YOUR INSTRUCTIONS:
Please count the lines in the records below that include the word "sociedad" and report only the total.

************

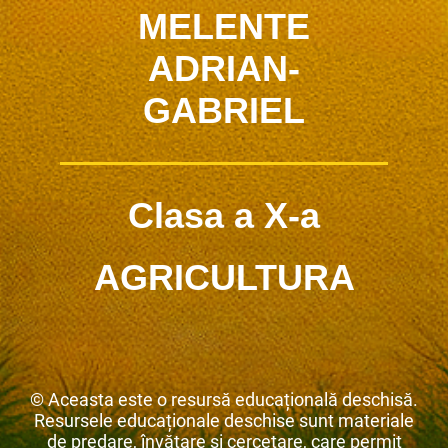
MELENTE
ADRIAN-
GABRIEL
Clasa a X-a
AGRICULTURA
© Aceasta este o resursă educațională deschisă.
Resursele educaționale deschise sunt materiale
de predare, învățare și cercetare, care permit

************

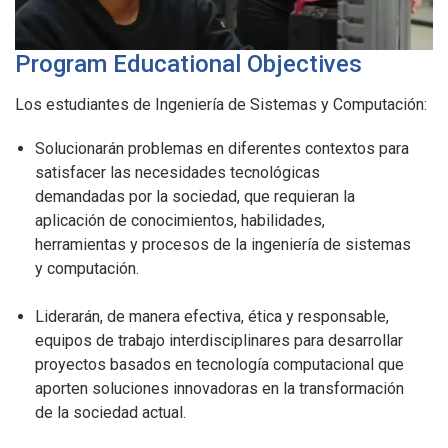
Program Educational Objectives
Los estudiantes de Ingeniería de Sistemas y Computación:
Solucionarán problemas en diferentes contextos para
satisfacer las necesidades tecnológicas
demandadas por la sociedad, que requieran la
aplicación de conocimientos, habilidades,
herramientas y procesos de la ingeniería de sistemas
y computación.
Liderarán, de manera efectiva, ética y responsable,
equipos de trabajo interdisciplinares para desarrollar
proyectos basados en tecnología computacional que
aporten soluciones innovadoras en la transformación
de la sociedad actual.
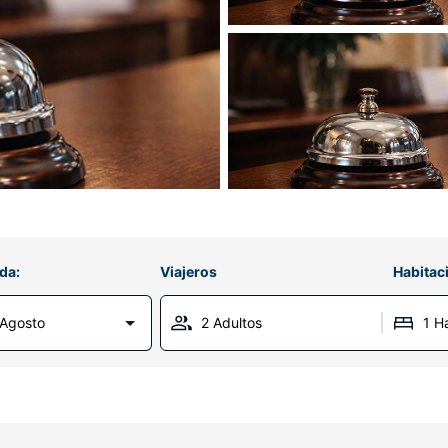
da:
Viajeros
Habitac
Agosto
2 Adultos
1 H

************

SOLUTION FOR THIS TASK:
2